A tumor microenvironment responsive nanoplatform with oxidative stress amplification for effective MRI-based visual tumor ferroptosis

As a promising new form of non-apoptotic regulated cell death, ferroptosis has potential as an effective supplement to apoptosis-based cancer treatments. However, high intracellular glutathione (GSH) levels and insufficient hydrogen peroxide (H2O2) in the tumor limit the efficacy of ferroptosis. Here, we designed a theranostic nanoplatform, named FCS/GCS, by incorporating amphiphilic polymer skeletal (P-SS-D), cinnamaldehyde prodrug (CA-OH) and iron ions (Fe3+)/gadolinium ions (Gd3+) via chelation reactions between Fe3+/Gd3+ and polyphenols.

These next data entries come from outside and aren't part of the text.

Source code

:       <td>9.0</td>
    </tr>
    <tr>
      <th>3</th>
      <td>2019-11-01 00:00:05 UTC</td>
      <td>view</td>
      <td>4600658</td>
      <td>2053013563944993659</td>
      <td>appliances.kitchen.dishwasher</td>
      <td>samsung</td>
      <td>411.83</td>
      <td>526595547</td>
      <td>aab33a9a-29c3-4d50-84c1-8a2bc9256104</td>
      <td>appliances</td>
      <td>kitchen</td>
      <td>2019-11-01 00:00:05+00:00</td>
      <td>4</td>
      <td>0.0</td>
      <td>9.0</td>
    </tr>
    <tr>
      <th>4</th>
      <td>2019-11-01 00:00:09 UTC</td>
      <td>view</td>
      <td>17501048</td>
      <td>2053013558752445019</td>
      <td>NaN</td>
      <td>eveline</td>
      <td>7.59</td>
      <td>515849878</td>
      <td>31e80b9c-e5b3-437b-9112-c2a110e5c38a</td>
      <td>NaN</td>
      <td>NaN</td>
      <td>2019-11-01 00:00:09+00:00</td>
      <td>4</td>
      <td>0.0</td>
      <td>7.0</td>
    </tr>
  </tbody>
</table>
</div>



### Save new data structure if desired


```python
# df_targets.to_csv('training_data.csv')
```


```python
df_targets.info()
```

When delivered in the tumor microenvironment with high GSH level, the nanoparticles are depolymerized by the poly(disulfide) backbone of P-SS-D. The activated CA consumes the GSH and elevates intracellular H2O2, followed by a high level of Fenton reaction to generate abundant •OH levels. The generation of reactive oxygen species (ROS) further accelerates CA activation. The GSH consumption by disulfide, CA and Fe3+, downregulates GPX4 and generates •OH, which accelerate lipid peroxides (LPO) accumulation and consequently enhances ferroptosis. Additionally, the released Gd3+ may serve as a contrast agent for tumor-specific T1-weighted magnetic resonance imaging (MRI). Thus, the rationally designed FCS/GCS system is a promising strategy for effective MRI-based visual ferroptosis therapy. STATEMENT OF SIGNIFICANCE: Ferroptosis is a new form of non-apoptotic regulated cell death and has potential as an effective supplement to apoptosis-based cancer treatment. However, the efficiency of ferroptosis is limited by excessive glutathione level and insufficient hydrogen peroxide level in tumor site. In this study, we fabricate a theranostic nanoplatform (FCS/GCS) to amplify oxidation stress in tumor site for effective ferroptosis-based cancer treatment, and tumor specific magnetic resonance imaging is introduced for supervision. Our nanoplatform may provide a promising strategy for MRI-based visual ferroptosis therapy with high specificity and efficiency.